1984 em pezinhos de lã

04-03-2017 11:00

Consta que após a eleição de Trump houve um aumento exponencial nas vendas de 1984, o livro de George Orwell. Uma vez que Trump faz da verdade mentira e vice-versa, e que a sua conselheira Kellyanne Conway fala em factos alternativos quando os factos documentados não lhe
agradam, compreende-se que as pessoas se tenham alarmado e tenham desejado reler 1984. Recorde-se que o herói do livro, Winston Smith, é um funcionário do Ministério da Verdade cuja função é alterar ou suprimir notícias, documentos ou artigos de há décadas atrás, para que o passado se ajuste como uma luva às ideias e interesses do presente.

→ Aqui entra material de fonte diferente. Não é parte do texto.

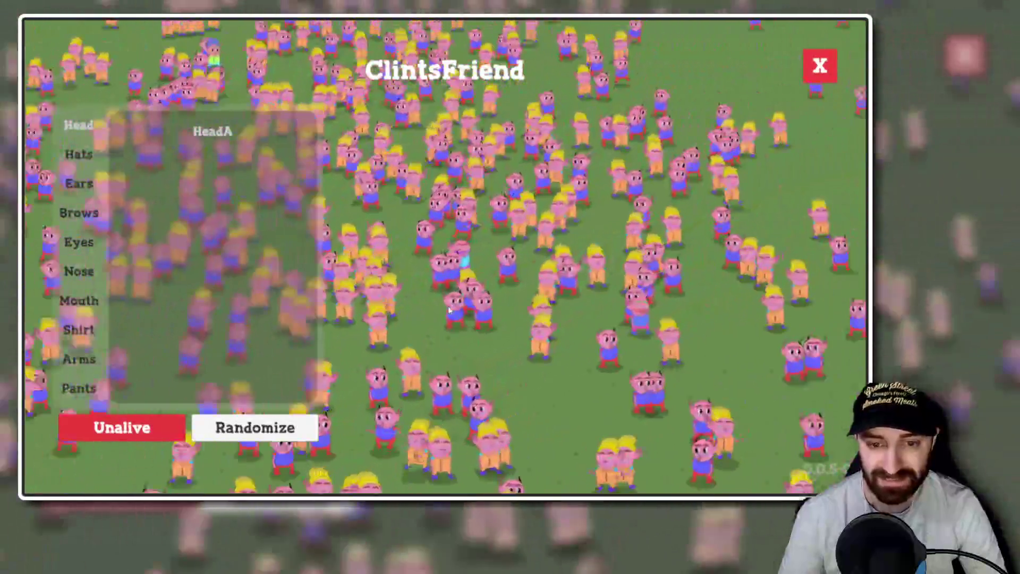
{"action": "left_click", "coordinate": [449, 310]}
{"action": "left_click", "coordinate": [449, 310]}
{"action": "left_click", "coordinate": [449, 311]}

Convem igualmente lembrar que o livro foi publicado pela primeira vez em 1949 e tem sido, desde então, uma espécie de espada sobre a nossa cabeça, uma antevisão do que poderá ser o futuro, se não tivermos os
devidos cuidados com as pessoas a quem entregamos o poder.

Não surpreende, por isso, que haja muita gente de atalaia e focada nos perigos orwelianos que a presidência de Trump possa vir a trazer. Mas é trabalho escusado pois o tão receado mundo de 1984 já cá está há vários anos com a sua novilíngua, a sua fiscalização obsessiva e a torção da verdade. Poucos deram pela chegada desse mundo porque ele veio em pezinhos de lã e de uma forma muito diferente da que Orwell imaginou. Não chegou no gesto agressivo e autoritário de um novo Estaline mas na voz cândida e bem-intencionada de mães de família, de militantes de lutas sociais, de jovens adultos cheios de causas e ideias certas, de pessoas sensíveis que se preocupam sinceramente com os outros. 1984 chegou-nos não pela acção perversa de um autocrata mas sim por via de bem-intencionados pensamentos e discursos politicamente correctos.

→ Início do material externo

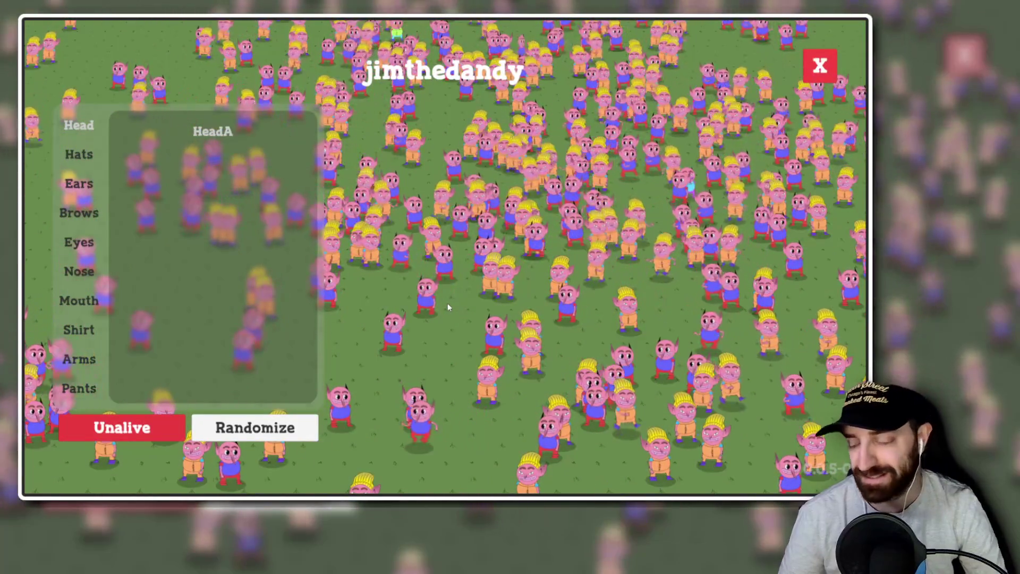
{"action": "left_click", "coordinate": [451, 307]}
{"action": "left_click", "coordinate": [451, 307]}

E aí está ele a impor a sua lei. Todas as semanas temos novidades nessa área. A última de que tive conhecimento diz respeito a uma das empresas da Google que, segundo leio, desenvolveu um programa informático destinado a policiar e ajustar aquilo que é dito nas conversas na net. Esse programa revê os comentários e classifica-os como tóxicos se forem semelhantes a outros de que as pessoas não gostaram. Ou seja, trata-se de uma tecnologia que só por pudor não se chama Big Brother e que passa a ter o poder de sugerir a remoção do espaço público das opiniões desconformes. Isto, que parece benévolo e razoável, uma vez que é feito para moderar as conversas, é, de facto, completamente intolerável porque atribui a uma máquina - que, até ver, não sabe interpretar -, o direito de escrutinar a nossa escrita, de impor um molde ao discurso público e de impedir o suposto excesso ou, até, no limite, o eventual insulto, como se essas não fossem acções humanas que também fazem parte da vida social.

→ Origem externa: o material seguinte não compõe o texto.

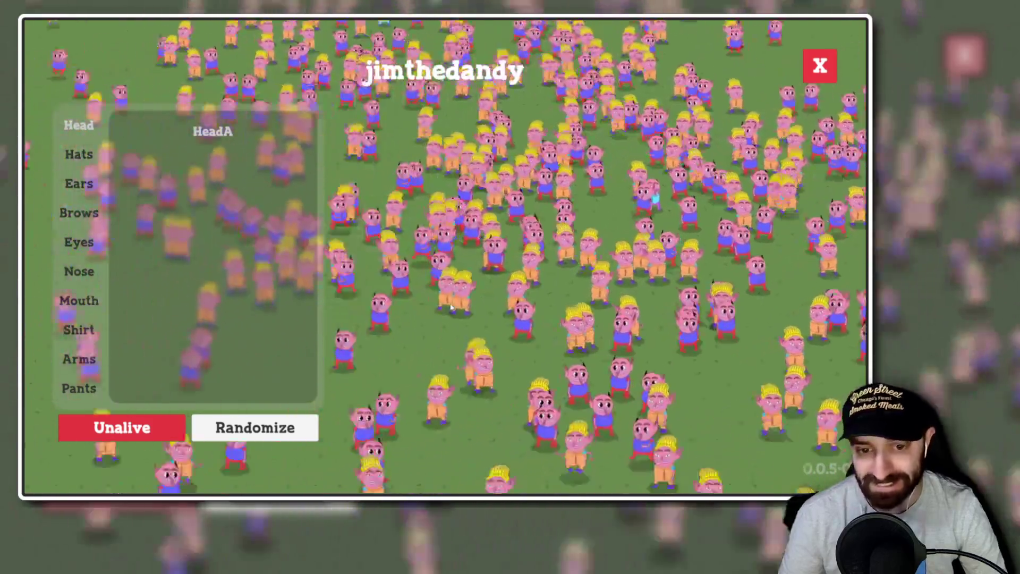
{"action": "left_click", "coordinate": [450, 307]}
{"action": "left_click", "coordinate": [450, 307]}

O que há de novo aqui é que as atribuições de censura são confiadas a uma tecnologia. Mas o resto é déjà vu. Há muito que a censura politicamente correcta está presente e atinge todas as
formas de expressão e de arte, do cinema à literatura. No E.T. original, por exemplo, os agentes da autoridade que perseguiam o extraterrestre empunhavam armas; na versão politicamente correcta em vez das armas passaram a empunhar walkie-talkies, para tornar a cena mais adequada às susceptibilidades modernas. Aqui há uns meses um romance de Mark Twain foi banido das escolas e das bibliotecas de uma região da Virgínia, por ter linguagem "racista", como
era inevitável que tivesse pois Twain escreveu uma história passada no sul dos Estados Unidos e usou a linguagem que então aí se usava. Isto é a tal ponto óbvio que custa a crer que haja tanta gente que não o entenda e que sugira uma de duas coisas: ou a proibição pura e simples das obras que ferem as nossas sensibilidades e opções ideológicas ou, à maneira do Winston Smith de 1984, a reescrita das partes ditas sensíveis. São formas de censura mais inclementes, mais estúpidas e, no fundo, mais perigosas, porque mais insidiosas e disseminadas, do que as censuras dos estados totalitários.

Os mais sugestionáveis ou emotivos arrepiam-se com a eventualidade de, com Trump, estarmos
a abrir a porta ao pesadelo de 1984. Lamento desenganá-los mas nós já estamos a viver esse pesadelo. Chama-se politicamente correcto e não o identificámos logo como sendo a distopia de Orwell porque estávamos a olhar para outra porta. Por isso ele chegou desapercebido e foi-se
instalando, passo a passo, nas cabeças das pessoas, gerando um mundo que é, no seu moralismo insípido, opressivo e geometricamente irrepreensível, o exacto reverso do espalhafatoso, desbocado e incorrecto mundo de Donald Trump - João Pedro Marques (publicado pela 1ª vez no Diário de Notícias, 4 de Março de 2017).